Untuk menargetkan eliminasi kusta di Sulawesi Selatan, khususnya di Kota Makassar perlu didapatkan sebanyak-banyaknya dan diobati secepat-cepatnya. Kurang didapatkan kasus kusta, karena tidak ada yang dapat diperiksa atau tidak aktif mencari untuk kantong-kantong tempat pemeriksaan.
Yang dikhawatirkan dari penyakit kusta adalah kecacatannya. Kecacatan itu terjadi kalau terlambat ditemukan. Jadi supaya seseorang itu tidak sampai cacat ia harus ditemukan sedini mungkin.
“Bisa sembuh dan bisa tidak cacat. Dan bisa sembuh seperti sedia kala sama sekali. Ada keberhasilannya cukup besar apabila memang dia rutin berobat, tidak mangkir, tidak putus dan cepat diobati. Cepat ditemukan dan diobati,” kata Mariyani, Kepala Seksi Penanggulangan Penyakit Menular Dinas Kesehatan Kota Makassar.

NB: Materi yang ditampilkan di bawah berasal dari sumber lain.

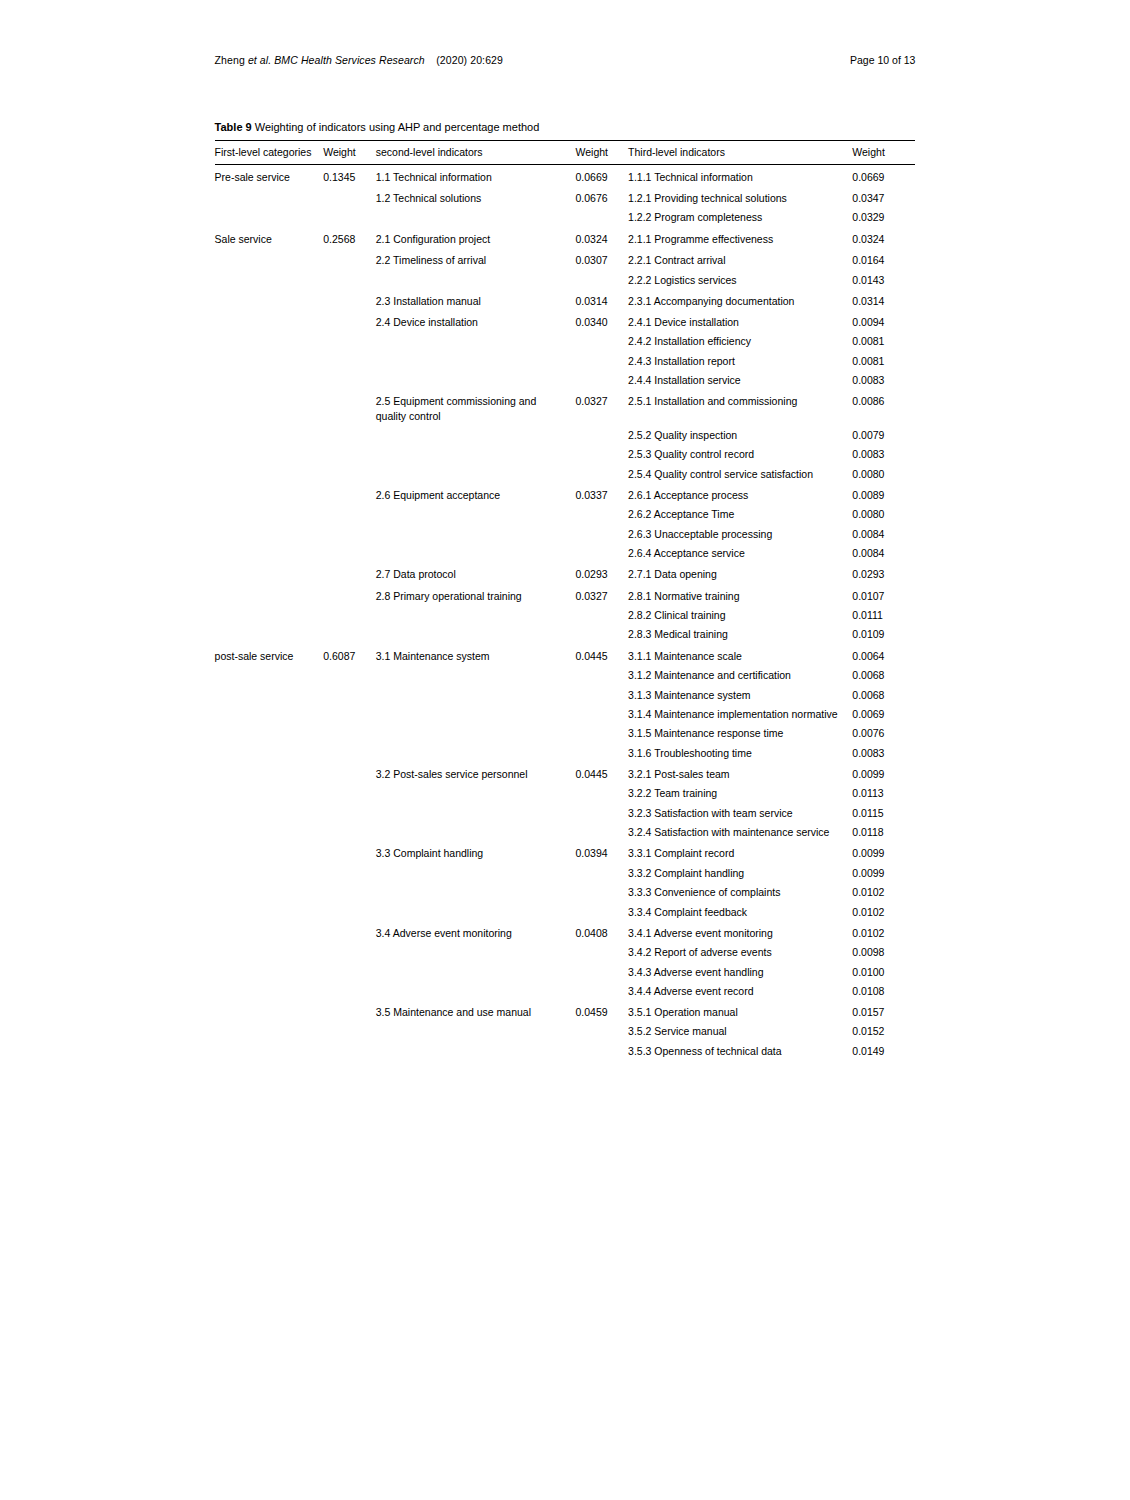Zheng et al. BMC Health Services Research(2020) 20:629
Page 10 of 13
Table 9 Weighting of indicators using AHP and percentage method
| First-level categories | Weight | second-level indicators | Weight | Third-level indicators | Weight |
| --- | --- | --- | --- | --- | --- |
| Pre-sale service | 0.1345 | 1.1 Technical information | 0.0669 | 1.1.1 Technical information | 0.0669 |
| | | 1.2 Technical solutions | 0.0676 | 1.2.1 Providing technical solutions | 0.0347 |
| | | | | 1.2.2 Program completeness | 0.0329 |
| Sale service | 0.2568 | 2.1 Configuration project | 0.0324 | 2.1.1 Programme effectiveness | 0.0324 |
| | | 2.2 Timeliness of arrival | 0.0307 | 2.2.1 Contract arrival | 0.0164 |
| | | | | 2.2.2 Logistics services | 0.0143 |
| | | 2.3 Installation manual | 0.0314 | 2.3.1 Accompanying documentation | 0.0314 |
| | | 2.4 Device installation | 0.0340 | 2.4.1 Device installation | 0.0094 |
| | | | | 2.4.2 Installation efficiency | 0.0081 |
| | | | | 2.4.3 Installation report | 0.0081 |
| | | | | 2.4.4 Installation service | 0.0083 |
| | | 2.5 Equipment commissioning and quality control | 0.0327 | 2.5.1 Installation and commissioning | 0.0086 |
| | | | | 2.5.2 Quality inspection | 0.0079 |
| | | | | 2.5.3 Quality control record | 0.0083 |
| | | | | 2.5.4 Quality control service satisfaction | 0.0080 |
| | | 2.6 Equipment acceptance | 0.0337 | 2.6.1 Acceptance process | 0.0089 |
| | | | | 2.6.2 Acceptance Time | 0.0080 |
| | | | | 2.6.3 Unacceptable processing | 0.0084 |
| | | | | 2.6.4 Acceptance service | 0.0084 |
| | | 2.7 Data protocol | 0.0293 | 2.7.1 Data opening | 0.0293 |
| | | 2.8 Primary operational training | 0.0327 | 2.8.1 Normative training | 0.0107 |
| | | | | 2.8.2 Clinical training | 0.0111 |
| | | | | 2.8.3 Medical training | 0.0109 |
| post-sale service | 0.6087 | 3.1 Maintenance system | 0.0445 | 3.1.1 Maintenance scale | 0.0064 |
| | | | | 3.1.2 Maintenance and certification | 0.0068 |
| | | | | 3.1.3 Maintenance system | 0.0068 |
| | | | | 3.1.4 Maintenance implementation normative | 0.0069 |
| | | | | 3.1.5 Maintenance response time | 0.0076 |
| | | | | 3.1.6 Troubleshooting time | 0.0083 |
| | | 3.2 Post-sales service personnel | 0.0445 | 3.2.1 Post-sales team | 0.0099 |
| | | | | 3.2.2 Team training | 0.0113 |
| | | | | 3.2.3 Satisfaction with team service | 0.0115 |
| | | | | 3.2.4 Satisfaction with maintenance service | 0.0118 |
| | | 3.3 Complaint handling | 0.0394 | 3.3.1 Complaint record | 0.0099 |
| | | | | 3.3.2 Complaint handling | 0.0099 |
| | | | | 3.3.3 Convenience of complaints | 0.0102 |
| | | | | 3.3.4 Complaint feedback | 0.0102 |
| | | 3.4 Adverse event monitoring | 0.0408 | 3.4.1 Adverse event monitoring | 0.0102 |
| | | | | 3.4.2 Report of adverse events | 0.0098 |
| | | | | 3.4.3 Adverse event handling | 0.0100 |
| | | | | 3.4.4 Adverse event record | 0.0108 |
| | | 3.5 Maintenance and use manual | 0.0459 | 3.5.1 Operation manual | 0.0157 |
| | | | | 3.5.2 Service manual | 0.0152 |
| | | | | 3.5.3 Openness of technical data | 0.0149 |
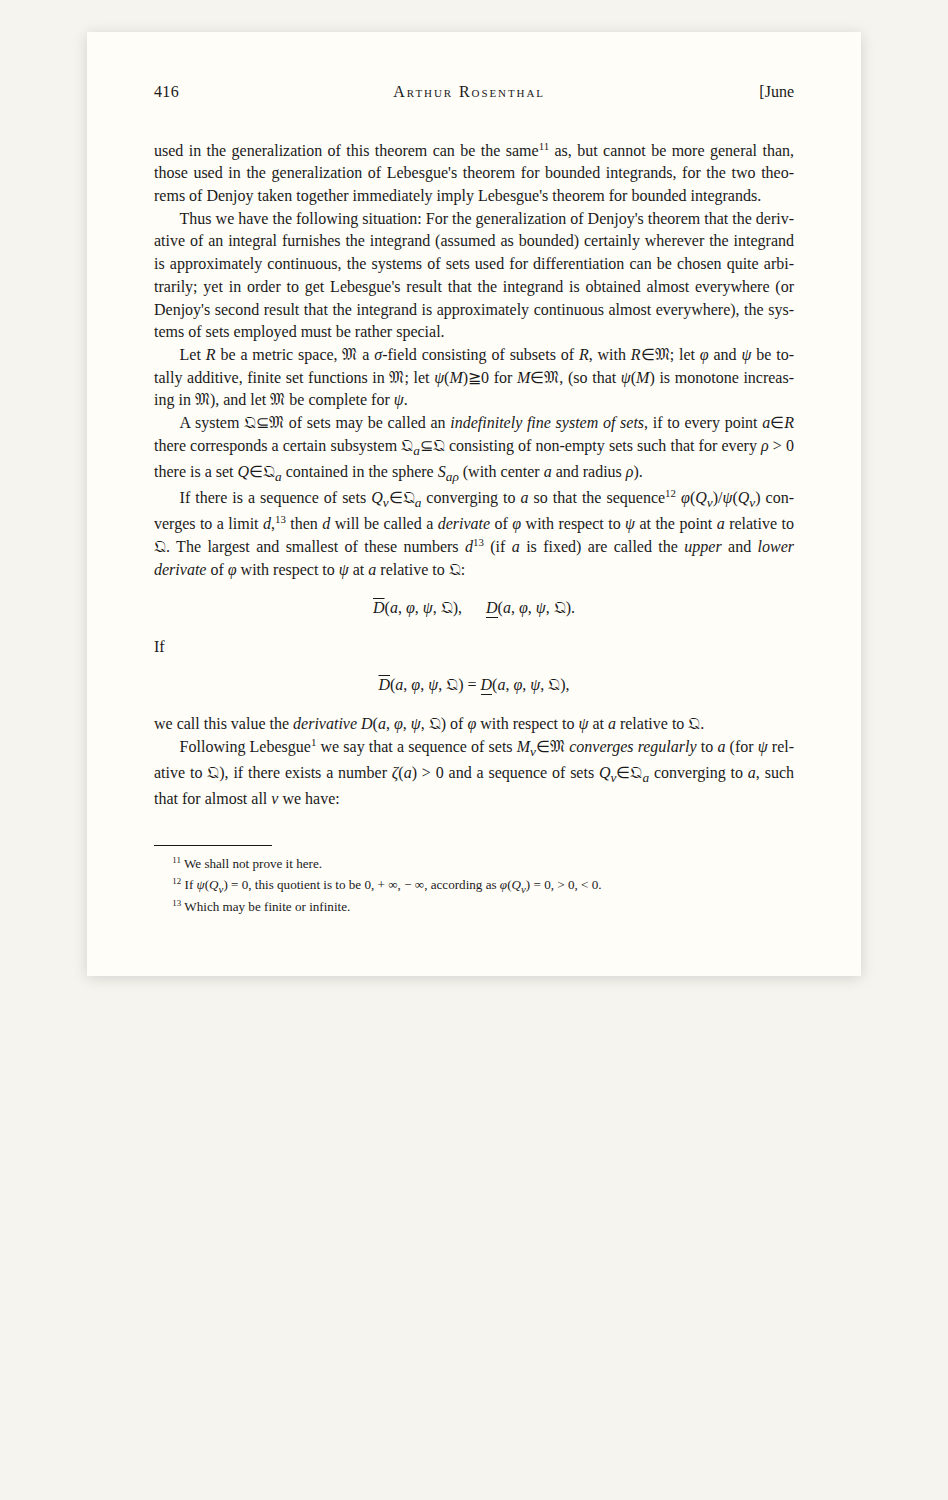416 Arthur Rosenthal [June
used in the generalization of this theorem can be the same11 as, but cannot be more general than, those used in the generalization of Lebesgue's theorem for bounded integrands, for the two theorems of Denjoy taken together immediately imply Lebesgue's theorem for bounded integrands.
Thus we have the following situation: For the generalization of Denjoy's theorem that the derivative of an integral furnishes the integrand (assumed as bounded) certainly wherever the integrand is approximately continuous, the systems of sets used for differentiation can be chosen quite arbitrarily; yet in order to get Lebesgue's result that the integrand is obtained almost everywhere (or Denjoy's second result that the integrand is approximately continuous almost everywhere), the systems of sets employed must be rather special.
Let R be a metric space, 𝔐 a σ-field consisting of subsets of R, with R∈𝔐; let φ and ψ be totally additive, finite set functions in 𝔐; let ψ(M)≧0 for M∈𝔐, (so that ψ(M) is monotone increasing in 𝔐), and let 𝔐 be complete for ψ.
A system 𝔔⊆𝔐 of sets may be called an indefinitely fine system of sets, if to every point a∈R there corresponds a certain subsystem 𝔔a⊆𝔔 consisting of non-empty sets such that for every ρ > 0 there is a set Q∈𝔔a contained in the sphere Saρ (with center a and radius ρ).
If there is a sequence of sets Qν∈𝔔a converging to a so that the sequence12 φ(Qν)/ψ(Qν) converges to a limit d,13 then d will be called a derivate of φ with respect to ψ at the point a relative to 𝔔. The largest and smallest of these numbers d13 (if a is fixed) are called the upper and lower derivate of φ with respect to ψ at a relative to 𝔔:
D(a, φ, ψ, 𝔔), D(a, φ, ψ, 𝔔).
If
D(a, φ, ψ, 𝔔) = D(a, φ, ψ, 𝔔),
we call this value the derivative D(a, φ, ψ, 𝔔) of φ with respect to ψ at a relative to 𝔔.
Following Lebesgue1 we say that a sequence of sets Mν∈𝔐 converges regularly to a (for ψ relative to 𝔔), if there exists a number ζ(a) > 0 and a sequence of sets Qν∈𝔔a converging to a, such that for almost all ν we have:
11 We shall not prove it here.
12 If ψ(Qν) = 0, this quotient is to be 0, + ∞, − ∞, according as φ(Qν) = 0, > 0, < 0.
13 Which may be finite or infinite.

Selain itu, kata dokter Eny Setiyawati penanganan kusta adalah tanggungjawab bersama bukan hanya dari petugas kesehatan dan dibutuhkan kebijakan yang berpihak untuk penanganannya. Yang tidak kalah penting adalah peran masyarakat sendiri.
“Di Jongaya ada (organisasi) PerMata juga memiliki peran besar. Kenapa? Karena beliau-beliau ini pernah mengalami kusta. Jadi, mereka bisa sharing apa yang mereka rasakan. Apa yang selama ini mereka hadapi, jadi bisa secara interpersonal memberikan semangat kepada penderita kusta,” ungkas dr. Eny Setiyawati.